## Begin

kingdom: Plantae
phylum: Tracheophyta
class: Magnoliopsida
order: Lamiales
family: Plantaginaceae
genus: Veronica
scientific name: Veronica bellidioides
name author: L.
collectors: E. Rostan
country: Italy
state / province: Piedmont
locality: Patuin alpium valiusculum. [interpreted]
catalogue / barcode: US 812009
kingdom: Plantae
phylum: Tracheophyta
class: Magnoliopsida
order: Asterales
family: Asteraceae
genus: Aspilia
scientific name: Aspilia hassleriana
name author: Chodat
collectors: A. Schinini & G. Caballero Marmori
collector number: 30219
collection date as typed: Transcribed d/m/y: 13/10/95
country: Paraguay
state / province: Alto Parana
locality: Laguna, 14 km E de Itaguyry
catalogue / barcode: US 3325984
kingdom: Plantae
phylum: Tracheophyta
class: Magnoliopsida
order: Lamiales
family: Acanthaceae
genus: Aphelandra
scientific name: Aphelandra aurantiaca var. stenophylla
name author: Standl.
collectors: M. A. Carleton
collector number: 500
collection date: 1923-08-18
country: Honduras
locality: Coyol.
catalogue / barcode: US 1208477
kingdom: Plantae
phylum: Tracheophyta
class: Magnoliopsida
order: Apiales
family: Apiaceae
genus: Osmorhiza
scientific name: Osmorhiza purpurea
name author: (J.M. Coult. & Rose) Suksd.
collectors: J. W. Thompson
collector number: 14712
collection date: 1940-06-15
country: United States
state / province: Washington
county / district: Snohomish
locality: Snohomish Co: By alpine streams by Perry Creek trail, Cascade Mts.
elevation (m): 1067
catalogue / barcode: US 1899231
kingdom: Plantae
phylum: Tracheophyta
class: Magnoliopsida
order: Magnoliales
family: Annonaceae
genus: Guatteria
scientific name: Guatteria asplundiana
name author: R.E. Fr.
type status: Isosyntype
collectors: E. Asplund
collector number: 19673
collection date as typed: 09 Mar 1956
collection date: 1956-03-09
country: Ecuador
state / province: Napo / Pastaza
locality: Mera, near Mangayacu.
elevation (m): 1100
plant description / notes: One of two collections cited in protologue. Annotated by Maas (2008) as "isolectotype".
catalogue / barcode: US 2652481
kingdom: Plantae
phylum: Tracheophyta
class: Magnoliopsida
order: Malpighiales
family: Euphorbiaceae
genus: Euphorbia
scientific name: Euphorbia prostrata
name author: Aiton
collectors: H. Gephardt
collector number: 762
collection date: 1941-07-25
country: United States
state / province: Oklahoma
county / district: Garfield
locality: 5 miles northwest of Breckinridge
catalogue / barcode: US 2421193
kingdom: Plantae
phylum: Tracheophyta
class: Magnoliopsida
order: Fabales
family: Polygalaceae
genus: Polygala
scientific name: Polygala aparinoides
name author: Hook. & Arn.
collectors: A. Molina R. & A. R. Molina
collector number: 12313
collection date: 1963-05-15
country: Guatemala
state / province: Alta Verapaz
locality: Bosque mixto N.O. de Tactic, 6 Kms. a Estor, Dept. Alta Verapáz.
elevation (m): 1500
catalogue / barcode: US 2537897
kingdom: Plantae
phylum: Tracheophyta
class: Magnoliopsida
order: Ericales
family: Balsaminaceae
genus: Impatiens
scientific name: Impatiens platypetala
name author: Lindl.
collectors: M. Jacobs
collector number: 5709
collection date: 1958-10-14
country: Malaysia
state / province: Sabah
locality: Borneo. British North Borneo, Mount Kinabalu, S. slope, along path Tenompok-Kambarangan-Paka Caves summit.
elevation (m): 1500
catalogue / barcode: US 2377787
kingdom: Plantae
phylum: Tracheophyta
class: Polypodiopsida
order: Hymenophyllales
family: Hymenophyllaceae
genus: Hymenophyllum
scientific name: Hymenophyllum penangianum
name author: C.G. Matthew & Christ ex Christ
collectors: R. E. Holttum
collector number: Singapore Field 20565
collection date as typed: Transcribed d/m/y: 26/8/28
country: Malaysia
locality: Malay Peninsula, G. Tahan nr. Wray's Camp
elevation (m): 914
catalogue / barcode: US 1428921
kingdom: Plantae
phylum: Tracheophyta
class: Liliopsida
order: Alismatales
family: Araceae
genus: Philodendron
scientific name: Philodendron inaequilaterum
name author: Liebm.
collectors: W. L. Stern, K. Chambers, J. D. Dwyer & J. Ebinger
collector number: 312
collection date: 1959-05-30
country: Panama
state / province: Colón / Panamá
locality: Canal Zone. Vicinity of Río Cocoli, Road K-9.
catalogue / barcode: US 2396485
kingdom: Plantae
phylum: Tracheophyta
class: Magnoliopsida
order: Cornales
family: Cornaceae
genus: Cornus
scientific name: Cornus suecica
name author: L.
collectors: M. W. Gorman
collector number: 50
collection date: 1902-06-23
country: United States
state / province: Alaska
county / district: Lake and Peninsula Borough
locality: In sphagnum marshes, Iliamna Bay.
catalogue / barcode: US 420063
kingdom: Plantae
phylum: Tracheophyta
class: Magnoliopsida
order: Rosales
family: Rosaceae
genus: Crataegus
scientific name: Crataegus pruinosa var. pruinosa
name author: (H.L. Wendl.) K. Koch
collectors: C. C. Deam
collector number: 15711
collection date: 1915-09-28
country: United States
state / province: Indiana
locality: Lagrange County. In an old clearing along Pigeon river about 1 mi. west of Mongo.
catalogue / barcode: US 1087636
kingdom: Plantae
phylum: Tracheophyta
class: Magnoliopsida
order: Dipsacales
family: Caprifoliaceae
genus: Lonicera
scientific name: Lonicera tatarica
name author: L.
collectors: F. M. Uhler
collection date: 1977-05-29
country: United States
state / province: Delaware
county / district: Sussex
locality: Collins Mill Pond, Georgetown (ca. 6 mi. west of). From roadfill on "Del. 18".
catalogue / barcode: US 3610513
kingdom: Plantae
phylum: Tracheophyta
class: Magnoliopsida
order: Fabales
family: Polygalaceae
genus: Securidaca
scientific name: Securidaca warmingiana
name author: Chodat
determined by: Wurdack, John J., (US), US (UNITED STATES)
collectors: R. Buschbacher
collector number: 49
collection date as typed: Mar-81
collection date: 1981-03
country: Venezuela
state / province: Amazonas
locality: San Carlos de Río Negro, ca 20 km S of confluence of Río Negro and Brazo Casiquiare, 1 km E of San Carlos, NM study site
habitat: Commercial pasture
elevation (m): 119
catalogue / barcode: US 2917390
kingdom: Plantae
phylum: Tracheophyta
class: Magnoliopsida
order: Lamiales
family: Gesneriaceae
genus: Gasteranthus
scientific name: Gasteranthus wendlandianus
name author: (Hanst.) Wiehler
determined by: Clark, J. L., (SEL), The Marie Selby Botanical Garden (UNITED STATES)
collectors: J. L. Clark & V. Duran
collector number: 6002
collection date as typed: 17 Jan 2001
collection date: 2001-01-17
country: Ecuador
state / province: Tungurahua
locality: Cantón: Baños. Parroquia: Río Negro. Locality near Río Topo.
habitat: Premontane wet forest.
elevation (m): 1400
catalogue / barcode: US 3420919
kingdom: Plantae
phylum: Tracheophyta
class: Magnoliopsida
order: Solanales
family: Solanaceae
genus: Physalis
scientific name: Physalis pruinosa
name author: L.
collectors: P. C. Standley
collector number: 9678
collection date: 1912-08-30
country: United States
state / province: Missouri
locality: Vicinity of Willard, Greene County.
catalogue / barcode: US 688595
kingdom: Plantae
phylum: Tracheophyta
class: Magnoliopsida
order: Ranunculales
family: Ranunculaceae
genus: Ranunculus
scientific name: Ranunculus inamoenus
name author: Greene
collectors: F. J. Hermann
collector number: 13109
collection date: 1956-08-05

## End

● WHAT THE TASK ASKS
Render everything in the records above, from the line containing "catalogue / barcode: US 420063" down to the line containing "collection date: 1977-05-29", as a JSON list of strings. Include both end lines, use one string per line, and omit blank lines.

● OUTPUT FOR THIS EXERCISE
[
  "catalogue / barcode: US 420063",
  "kingdom: Plantae",
  "phylum: Tracheophyta",
  "class: Magnoliopsida",
  "order: Rosales",
  "family: Rosaceae",
  "genus: Crataegus",
  "scientific name: Crataegus pruinosa var. pruinosa",
  "name author: (H.L. Wendl.) K. Koch",
  "collectors: C. C. Deam",
  "collector number: 15711",
  "collection date: 1915-09-28",
  "country: United States",
  "state / province: Indiana",
  "locality: Lagrange County. In an old clearing along Pigeon river about 1 mi. west of Mongo.",
  "catalogue / barcode: US 1087636",
  "kingdom: Plantae",
  "phylum: Tracheophyta",
  "class: Magnoliopsida",
  "order: Dipsacales",
  "family: Caprifoliaceae",
  "genus: Lonicera",
  "scientific name: Lonicera tatarica",
  "name author: L.",
  "collectors: F. M. Uhler",
  "collection date: 1977-05-29"
]